> Data shown
## Start
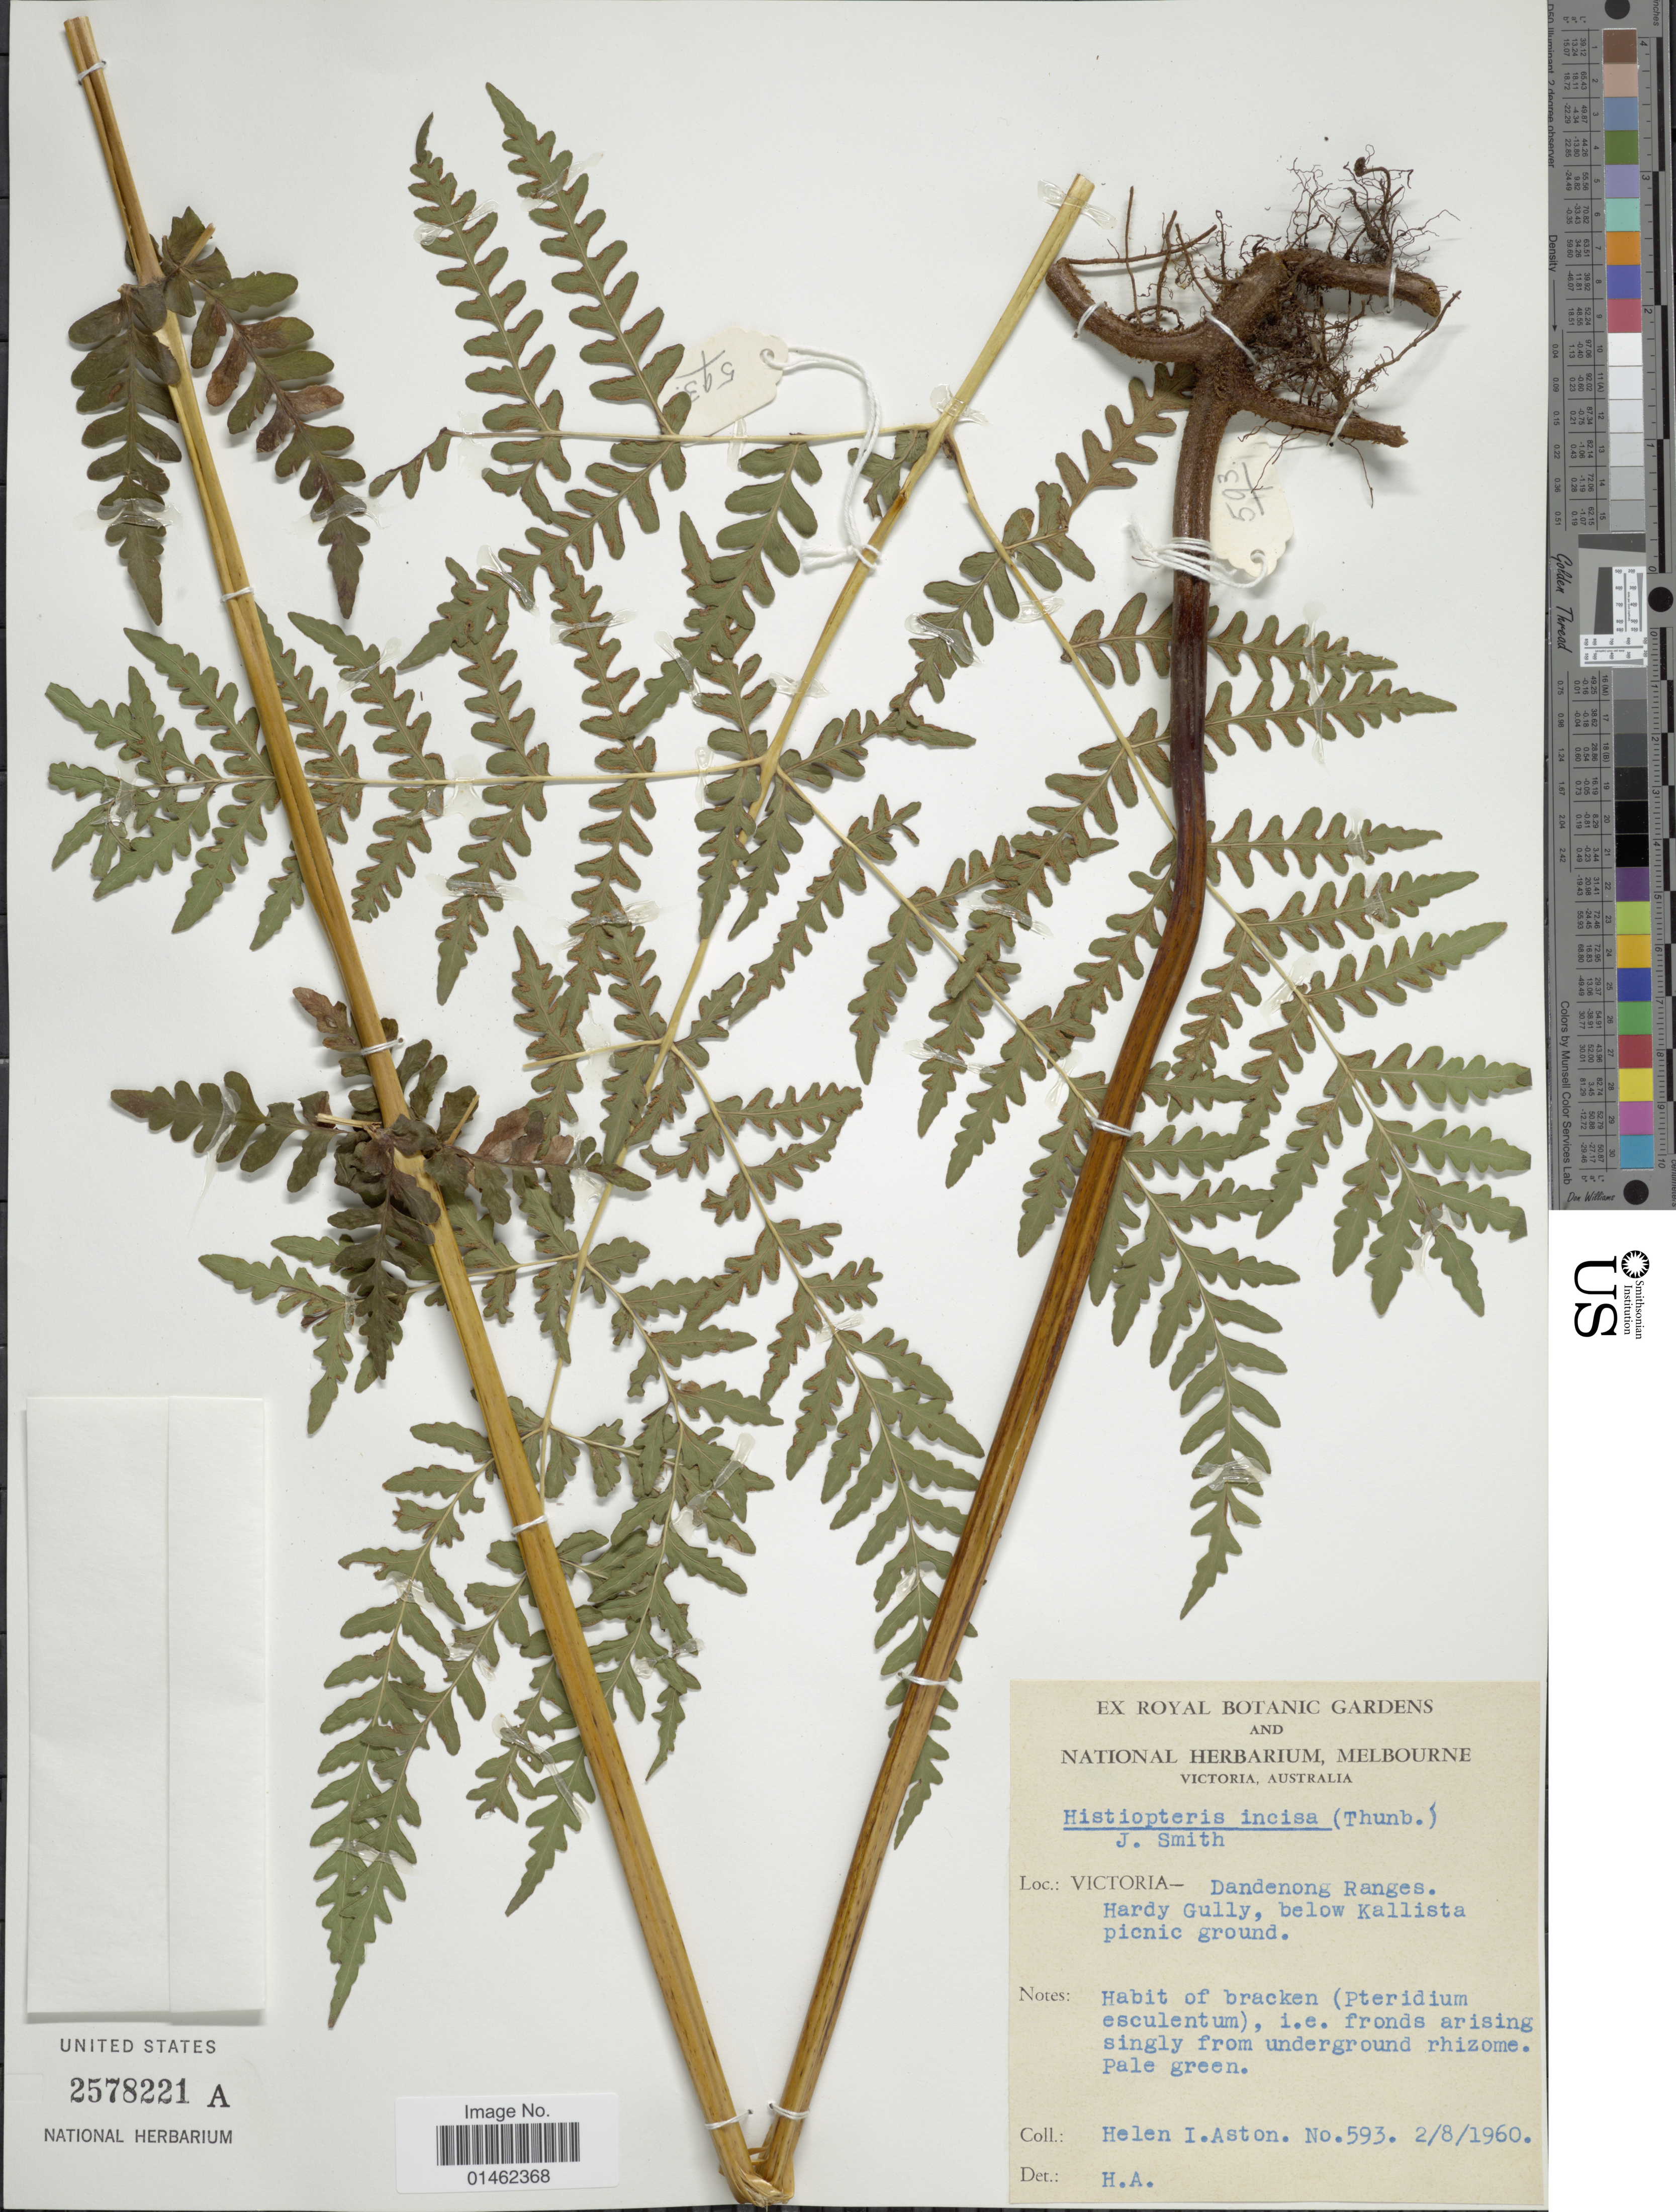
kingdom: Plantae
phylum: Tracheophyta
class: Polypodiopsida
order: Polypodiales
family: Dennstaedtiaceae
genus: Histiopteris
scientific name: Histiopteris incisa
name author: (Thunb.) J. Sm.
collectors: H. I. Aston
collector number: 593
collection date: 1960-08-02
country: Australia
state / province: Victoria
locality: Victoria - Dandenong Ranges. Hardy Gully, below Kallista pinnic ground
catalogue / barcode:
## End
## Start
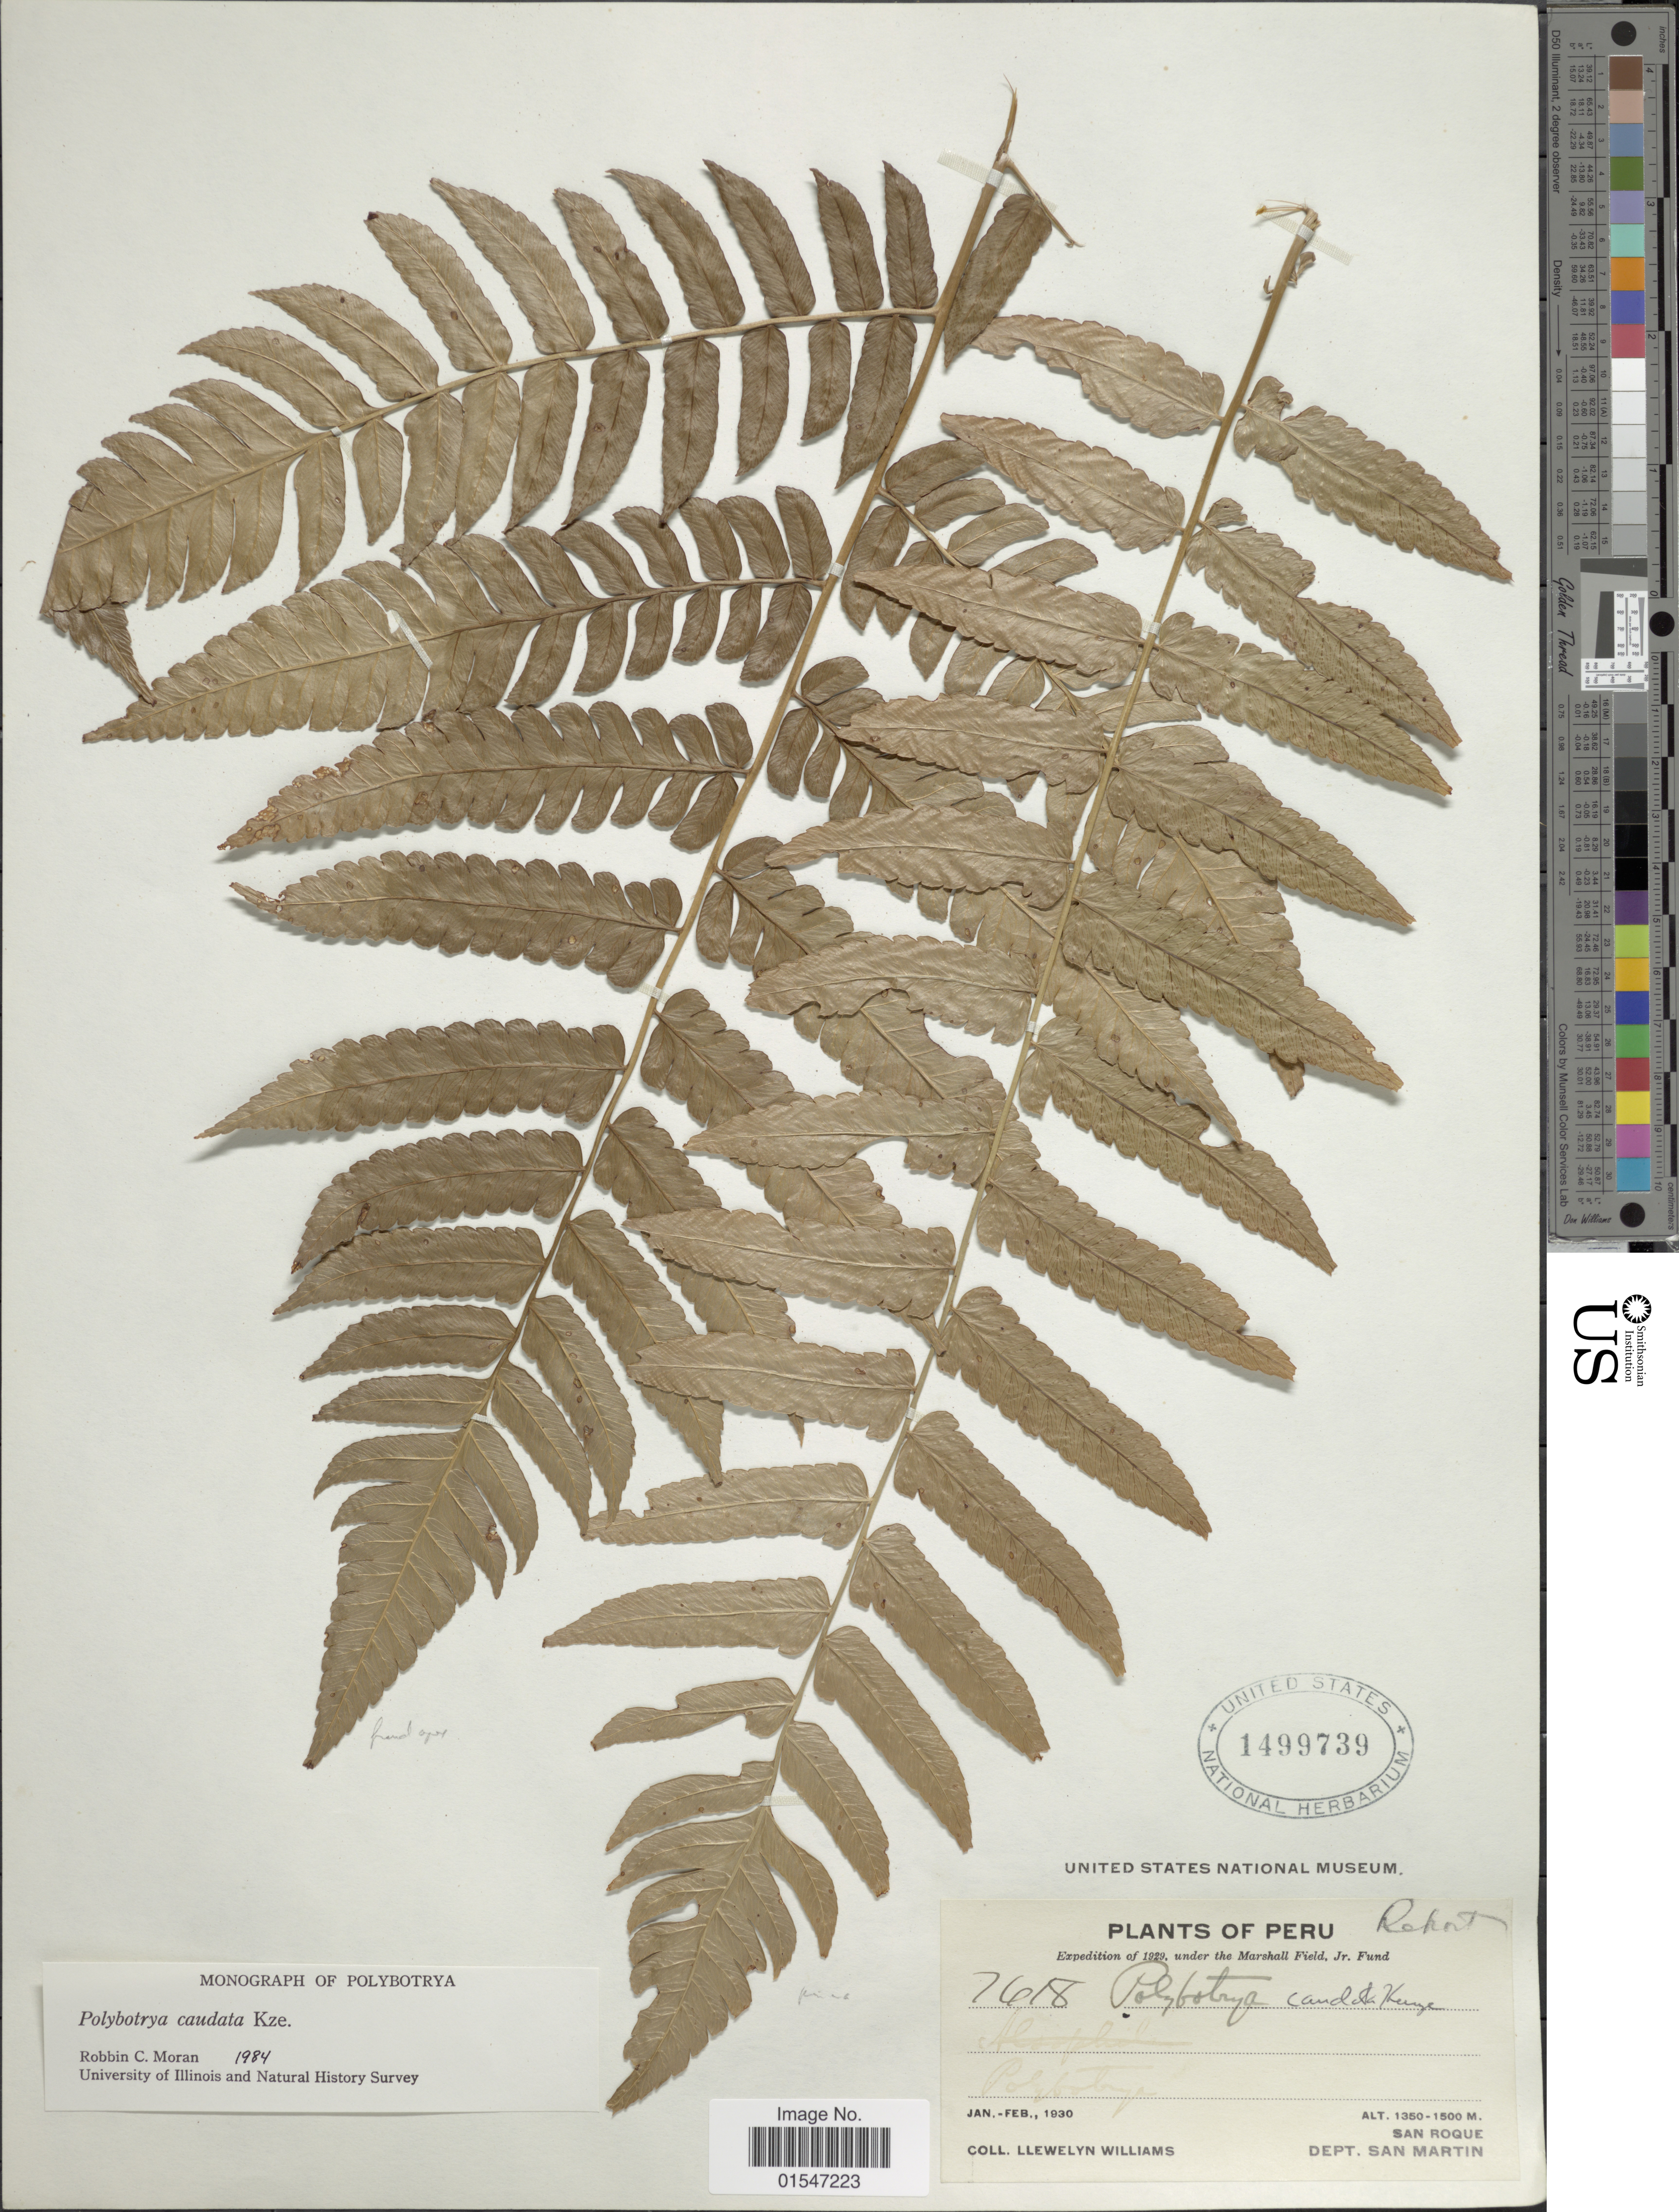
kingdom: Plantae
## End
Reproduce without any change the lines above, from the line with "order: Polypodiales" up to and including the line with "locality: Victoria - Dandenong".

> Output for this exercise
order: Polypodiales
family: Dennstaedtiaceae
genus: Histiopteris
scientific name: Histiopteris incisa
name author: (Thunb.) J. Sm.
collectors: H. I. Aston
collector number: 593
collection date: 1960-08-02
country: Australia
state / province: Victoria
locality: Victoria - Dandenong Ranges. Hardy Gully, below Kallista pinnic ground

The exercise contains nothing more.